**Work item**: Return only what lies between the first line of the entries and the line containing "lại không có con nối ngôi.", both lines included.

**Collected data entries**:
· · · ·
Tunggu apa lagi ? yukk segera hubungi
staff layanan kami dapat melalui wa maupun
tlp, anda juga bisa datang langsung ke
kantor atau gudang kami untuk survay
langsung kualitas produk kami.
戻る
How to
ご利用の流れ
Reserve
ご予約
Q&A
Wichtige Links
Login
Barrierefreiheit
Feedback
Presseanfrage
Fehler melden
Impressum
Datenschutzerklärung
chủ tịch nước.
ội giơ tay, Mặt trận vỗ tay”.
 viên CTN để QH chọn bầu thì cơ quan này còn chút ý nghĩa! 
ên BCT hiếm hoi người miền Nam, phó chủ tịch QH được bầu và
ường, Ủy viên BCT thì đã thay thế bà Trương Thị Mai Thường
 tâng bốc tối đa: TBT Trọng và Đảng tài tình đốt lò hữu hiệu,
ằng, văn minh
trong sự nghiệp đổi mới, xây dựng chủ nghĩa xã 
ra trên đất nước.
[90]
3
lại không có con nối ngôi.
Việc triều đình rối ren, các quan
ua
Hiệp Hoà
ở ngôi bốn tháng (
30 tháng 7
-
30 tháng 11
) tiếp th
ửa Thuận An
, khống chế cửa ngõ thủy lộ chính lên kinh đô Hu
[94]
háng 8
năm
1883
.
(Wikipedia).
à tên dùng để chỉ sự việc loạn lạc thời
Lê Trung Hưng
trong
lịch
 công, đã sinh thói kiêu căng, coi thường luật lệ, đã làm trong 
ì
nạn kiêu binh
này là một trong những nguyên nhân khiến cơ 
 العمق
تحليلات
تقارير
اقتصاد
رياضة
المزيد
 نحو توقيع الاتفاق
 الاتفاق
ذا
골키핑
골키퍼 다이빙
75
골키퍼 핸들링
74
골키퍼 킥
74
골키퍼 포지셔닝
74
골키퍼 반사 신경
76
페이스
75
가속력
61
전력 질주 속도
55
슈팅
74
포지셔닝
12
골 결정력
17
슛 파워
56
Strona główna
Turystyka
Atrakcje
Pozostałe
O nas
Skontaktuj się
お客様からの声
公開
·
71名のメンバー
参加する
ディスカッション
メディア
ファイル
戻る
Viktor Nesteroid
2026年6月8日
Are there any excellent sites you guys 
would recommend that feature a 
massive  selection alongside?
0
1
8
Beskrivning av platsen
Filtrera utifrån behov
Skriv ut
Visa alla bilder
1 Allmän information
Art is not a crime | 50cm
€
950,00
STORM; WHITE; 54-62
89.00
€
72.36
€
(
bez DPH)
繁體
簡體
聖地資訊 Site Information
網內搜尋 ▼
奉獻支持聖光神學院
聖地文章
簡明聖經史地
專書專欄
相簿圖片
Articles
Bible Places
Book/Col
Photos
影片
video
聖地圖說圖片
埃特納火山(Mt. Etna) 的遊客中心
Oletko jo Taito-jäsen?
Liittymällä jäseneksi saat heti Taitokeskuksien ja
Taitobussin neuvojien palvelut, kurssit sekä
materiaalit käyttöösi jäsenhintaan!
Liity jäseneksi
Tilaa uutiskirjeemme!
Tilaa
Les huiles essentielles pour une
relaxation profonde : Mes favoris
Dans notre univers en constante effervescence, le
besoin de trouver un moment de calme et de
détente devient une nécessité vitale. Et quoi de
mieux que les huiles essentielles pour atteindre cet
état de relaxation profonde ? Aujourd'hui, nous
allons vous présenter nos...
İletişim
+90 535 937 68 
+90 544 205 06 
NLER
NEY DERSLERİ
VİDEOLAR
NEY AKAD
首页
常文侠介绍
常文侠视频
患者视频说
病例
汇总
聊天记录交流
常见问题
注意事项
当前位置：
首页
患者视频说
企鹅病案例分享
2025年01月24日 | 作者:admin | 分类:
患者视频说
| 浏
· · · ·
**Reply to the exercise**:
Tunggu apa lagi ? yukk segera hubungi
staff layanan kami dapat melalui wa maupun
tlp, anda juga bisa datang langsung ke
kantor atau gudang kami untuk survay
langsung kualitas produk kami.
戻る
How to
ご利用の流れ
Reserve
ご予約
Q&A
Wichtige Links
Login
Barrierefreiheit
Feedback
Presseanfrage
Fehler melden
Impressum
Datenschutzerklärung
chủ tịch nước.
ội giơ tay, Mặt trận vỗ tay”.
 viên CTN để QH chọn bầu thì cơ quan này còn chút ý nghĩa! 
ên BCT hiếm hoi người miền Nam, phó chủ tịch QH được bầu và
ường, Ủy viên BCT thì đã thay thế bà Trương Thị Mai Thường
 tâng bốc tối đa: TBT Trọng và Đảng tài tình đốt lò hữu hiệu,
ằng, văn minh
trong sự nghiệp đổi mới, xây dựng chủ nghĩa xã 
ra trên đất nước.
[90]
3
lại không có con nối ngôi.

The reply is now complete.